● **Data under study**
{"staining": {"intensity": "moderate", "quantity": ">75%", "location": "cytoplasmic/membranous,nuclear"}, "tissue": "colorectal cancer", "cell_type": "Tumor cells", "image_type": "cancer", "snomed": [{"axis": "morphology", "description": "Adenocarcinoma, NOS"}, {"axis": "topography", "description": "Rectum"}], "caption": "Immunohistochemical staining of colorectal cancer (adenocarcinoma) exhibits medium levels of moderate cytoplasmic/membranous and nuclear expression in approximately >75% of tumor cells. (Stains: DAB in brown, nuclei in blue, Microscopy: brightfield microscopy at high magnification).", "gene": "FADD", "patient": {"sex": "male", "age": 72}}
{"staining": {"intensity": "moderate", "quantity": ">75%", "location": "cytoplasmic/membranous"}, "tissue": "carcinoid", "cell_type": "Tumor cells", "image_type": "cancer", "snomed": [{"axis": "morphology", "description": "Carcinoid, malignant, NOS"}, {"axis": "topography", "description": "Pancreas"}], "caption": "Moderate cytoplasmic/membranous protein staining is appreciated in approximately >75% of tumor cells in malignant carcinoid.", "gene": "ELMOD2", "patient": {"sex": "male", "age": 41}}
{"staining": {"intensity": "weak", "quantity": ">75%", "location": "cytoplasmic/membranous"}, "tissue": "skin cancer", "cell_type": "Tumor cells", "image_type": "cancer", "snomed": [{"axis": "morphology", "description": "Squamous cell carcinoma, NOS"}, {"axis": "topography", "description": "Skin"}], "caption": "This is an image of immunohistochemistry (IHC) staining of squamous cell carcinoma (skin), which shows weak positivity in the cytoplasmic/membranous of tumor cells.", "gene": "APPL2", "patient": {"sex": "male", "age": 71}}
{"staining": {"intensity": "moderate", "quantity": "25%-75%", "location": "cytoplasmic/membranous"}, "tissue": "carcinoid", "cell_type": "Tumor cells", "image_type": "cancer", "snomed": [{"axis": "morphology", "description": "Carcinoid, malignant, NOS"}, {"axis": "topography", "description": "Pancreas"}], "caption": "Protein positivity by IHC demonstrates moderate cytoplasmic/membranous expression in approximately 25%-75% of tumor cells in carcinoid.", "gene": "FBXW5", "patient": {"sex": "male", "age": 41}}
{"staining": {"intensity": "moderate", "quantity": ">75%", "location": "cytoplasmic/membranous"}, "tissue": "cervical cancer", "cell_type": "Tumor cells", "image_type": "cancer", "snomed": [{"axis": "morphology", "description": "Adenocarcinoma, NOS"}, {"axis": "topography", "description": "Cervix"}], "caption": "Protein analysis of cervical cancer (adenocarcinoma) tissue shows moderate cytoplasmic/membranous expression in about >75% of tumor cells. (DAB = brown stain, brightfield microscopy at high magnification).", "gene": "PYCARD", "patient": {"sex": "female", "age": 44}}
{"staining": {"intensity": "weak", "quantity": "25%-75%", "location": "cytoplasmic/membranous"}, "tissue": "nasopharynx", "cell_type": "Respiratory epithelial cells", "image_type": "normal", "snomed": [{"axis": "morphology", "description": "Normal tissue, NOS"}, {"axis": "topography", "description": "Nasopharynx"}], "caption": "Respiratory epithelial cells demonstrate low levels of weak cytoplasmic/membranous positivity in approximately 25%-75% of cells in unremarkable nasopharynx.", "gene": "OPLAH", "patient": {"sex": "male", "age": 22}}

● **Aim of the exercise**
Everything from the first line of the records above to the line containing "is an image", inclusive, should be repeated exactly; leave out the rest.

● **Written response**
{"staining": {"intensity": "moderate", "quantity": ">75%", "location": "cytoplasmic/membranous,nuclear"}, "tissue": "colorectal cancer", "cell_type": "Tumor cells", "image_type": "cancer", "snomed": [{"axis": "morphology", "description": "Adenocarcinoma, NOS"}, {"axis": "topography", "description": "Rectum"}], "caption": "Immunohistochemical staining of colorectal cancer (adenocarcinoma) exhibits medium levels of moderate cytoplasmic/membranous and nuclear expression in approximately >75% of tumor cells. (Stains: DAB in brown, nuclei in blue, Microscopy: brightfield microscopy at high magnification).", "gene": "FADD", "patient": {"sex": "male", "age": 72}}
{"staining": {"intensity": "moderate", "quantity": ">75%", "location": "cytoplasmic/membranous"}, "tissue": "carcinoid", "cell_type": "Tumor cells", "image_type": "cancer", "snomed": [{"axis": "morphology", "description": "Carcinoid, malignant, NOS"}, {"axis": "topography", "description": "Pancreas"}], "caption": "Moderate cytoplasmic/membranous protein staining is appreciated in approximately >75% of tumor cells in malignant carcinoid.", "gene": "ELMOD2", "patient": {"sex": "male", "age": 41}}
{"staining": {"intensity": "weak", "quantity": ">75%", "location": "cytoplasmic/membranous"}, "tissue": "skin cancer", "cell_type": "Tumor cells", "image_type": "cancer", "snomed": [{"axis": "morphology", "description": "Squamous cell carcinoma, NOS"}, {"axis": "topography", "description": "Skin"}], "caption": "This is an image of immunohistochemistry (IHC) staining of squamous cell carcinoma (skin), which shows weak positivity in the cytoplasmic/membranous of tumor cells.", "gene": "APPL2", "patient": {"sex": "male", "age": 71}}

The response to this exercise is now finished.